The American public can now feel confident that its federal government will remain open — for nearly seven weeks.

But Sen. Chris Murphy sat down with MSNBC’s Jen Psaki after the crisis was averted, and the Connecticut Democrat raised a point that struck me as notable:

“I’m glad that we are not shutting down the federal government, but what a low bar for House Republicans that we celebrate the fact that they can just barely keep the lights on with hours to go before a shutdown occurs.”

This had the benefit of being true. While 99 congressional Republicans across both chambers ended up ignoring their party leaders’ wishes and opposing the temporary spending bill, most GOP members ultimately voted to prevent a shutdown. That’s the good news.

The bad news is that Republican lawmakers waited until the last possible day to prevent a crisis they nearly created for reasons they’ve struggled to explain. To see this as responsible governing is impossible.

And the worst news is that these unfortunate series of events are only part of a larger story that suggests GOP governance is a cringeworthy mess. A Washington Post report summarized recent developments nicely:

At every turn this past week, when the spotlight was on them, Republicans showed the public their worst: marching toward a government shutdown wholly of their own making and then suddenly reversing course in the hope of avoiding one; botching their first hearing in an impeachment inquiry into President Biden that was launched without serious forethought or evidence of criminal wrongdoing; squabbling and shouting by presidential candidates during a nationally televised debate that mostly ignored the elephant not onstage.

That elephant, of course, is Donald Trump — who’s facing four criminal indictments across three jurisdictions, whose company is facing a $250 million fraud lawsuit in a civil trial that began today, and who also recently suggested that the chairman of the Joint Chiefs of Staff deserved to be executed.

The most sympathetic response to a summary like this one is that last week was an unusually difficult one for the Republican Party at the federal/national level.
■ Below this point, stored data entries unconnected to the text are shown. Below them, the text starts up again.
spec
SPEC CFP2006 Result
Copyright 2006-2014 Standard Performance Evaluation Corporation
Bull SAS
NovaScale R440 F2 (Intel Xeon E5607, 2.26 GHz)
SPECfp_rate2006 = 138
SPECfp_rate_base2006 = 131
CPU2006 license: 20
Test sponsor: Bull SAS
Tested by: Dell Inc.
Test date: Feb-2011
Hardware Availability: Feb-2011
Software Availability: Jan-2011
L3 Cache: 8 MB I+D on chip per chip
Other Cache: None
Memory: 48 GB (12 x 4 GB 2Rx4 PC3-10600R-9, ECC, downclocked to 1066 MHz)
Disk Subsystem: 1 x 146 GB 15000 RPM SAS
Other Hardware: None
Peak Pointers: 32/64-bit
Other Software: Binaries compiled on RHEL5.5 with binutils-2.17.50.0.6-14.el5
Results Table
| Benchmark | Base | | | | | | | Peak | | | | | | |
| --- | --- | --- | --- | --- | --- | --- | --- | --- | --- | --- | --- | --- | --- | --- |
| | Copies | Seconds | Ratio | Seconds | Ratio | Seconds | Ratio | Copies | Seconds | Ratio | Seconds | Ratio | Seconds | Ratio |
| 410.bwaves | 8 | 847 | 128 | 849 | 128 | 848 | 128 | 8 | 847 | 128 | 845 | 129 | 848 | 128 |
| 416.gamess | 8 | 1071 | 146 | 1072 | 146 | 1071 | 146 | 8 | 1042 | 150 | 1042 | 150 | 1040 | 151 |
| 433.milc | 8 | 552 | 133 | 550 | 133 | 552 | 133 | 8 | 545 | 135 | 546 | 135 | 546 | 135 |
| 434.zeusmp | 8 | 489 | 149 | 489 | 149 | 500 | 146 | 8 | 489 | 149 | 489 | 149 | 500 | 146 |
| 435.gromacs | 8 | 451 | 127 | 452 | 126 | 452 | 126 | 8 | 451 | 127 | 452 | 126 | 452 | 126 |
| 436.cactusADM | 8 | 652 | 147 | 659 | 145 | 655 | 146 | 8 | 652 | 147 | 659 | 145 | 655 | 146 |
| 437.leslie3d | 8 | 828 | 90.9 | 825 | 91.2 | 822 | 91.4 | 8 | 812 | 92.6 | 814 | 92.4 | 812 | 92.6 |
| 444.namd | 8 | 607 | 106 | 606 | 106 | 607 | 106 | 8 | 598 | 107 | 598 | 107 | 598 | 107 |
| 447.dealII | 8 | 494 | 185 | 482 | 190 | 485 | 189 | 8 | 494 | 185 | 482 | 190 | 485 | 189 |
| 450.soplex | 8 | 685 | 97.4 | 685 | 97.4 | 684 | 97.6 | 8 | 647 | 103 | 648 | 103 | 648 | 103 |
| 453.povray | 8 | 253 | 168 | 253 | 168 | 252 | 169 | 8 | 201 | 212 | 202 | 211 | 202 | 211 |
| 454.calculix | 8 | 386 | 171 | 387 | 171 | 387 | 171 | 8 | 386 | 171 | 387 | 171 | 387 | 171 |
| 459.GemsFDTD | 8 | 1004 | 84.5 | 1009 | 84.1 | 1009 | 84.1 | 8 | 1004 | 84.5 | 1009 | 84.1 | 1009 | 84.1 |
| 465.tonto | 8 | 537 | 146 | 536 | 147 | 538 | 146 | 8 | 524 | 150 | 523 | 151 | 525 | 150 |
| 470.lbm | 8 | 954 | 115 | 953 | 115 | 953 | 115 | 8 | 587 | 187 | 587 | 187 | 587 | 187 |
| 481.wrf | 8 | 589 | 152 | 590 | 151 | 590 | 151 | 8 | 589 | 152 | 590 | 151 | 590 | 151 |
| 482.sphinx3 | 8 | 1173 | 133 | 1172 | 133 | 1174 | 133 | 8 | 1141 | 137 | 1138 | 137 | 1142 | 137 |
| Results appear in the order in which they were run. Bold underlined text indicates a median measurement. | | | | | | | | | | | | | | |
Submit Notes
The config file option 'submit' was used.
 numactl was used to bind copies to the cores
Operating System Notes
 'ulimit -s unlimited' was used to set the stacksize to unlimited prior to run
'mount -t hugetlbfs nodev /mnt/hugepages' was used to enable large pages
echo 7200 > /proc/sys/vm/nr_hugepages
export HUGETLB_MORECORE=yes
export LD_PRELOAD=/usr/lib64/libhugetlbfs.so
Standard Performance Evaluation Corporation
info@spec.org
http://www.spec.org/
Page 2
The problem with such a defense is that last week, while dramatic, was a relatively normal one.

Ahead of the 2022 midterm elections, GOP leaders and candidates assured the electorate that a Republican majority on Capitol Hill would be amazing. The party knew exactly what to do, they said. Everyone would be so impressed, they said.
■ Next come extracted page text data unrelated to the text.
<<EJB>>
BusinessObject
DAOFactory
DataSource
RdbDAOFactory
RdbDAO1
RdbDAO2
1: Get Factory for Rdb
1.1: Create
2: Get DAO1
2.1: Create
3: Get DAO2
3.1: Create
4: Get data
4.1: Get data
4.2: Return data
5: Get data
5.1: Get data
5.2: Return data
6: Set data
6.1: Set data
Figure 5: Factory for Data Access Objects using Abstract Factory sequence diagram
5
But 10 months into the House Republican majority, who’s celebrating? It’s a majority defined by a prolonged fight over the speaker’s gavel, months of infighting, investigations that have gone nowhere, a debt ceiling standoff that never should’ve happened, fixations on mindless trivia such as imaginary bans on gas stoves, and a shutdown threat that’s been delayed but remains on the table.

Who would seriously argue that GOP officials are using their majority responsibly and effectively?

Democratic Rep. Rosa DeLauro of Connecticut recently told The New York Times, in reference to congressional Republicans: “Can’t govern, don’t want to govern.” If the GOP intends to prove her wrong, it has a lot of work to do.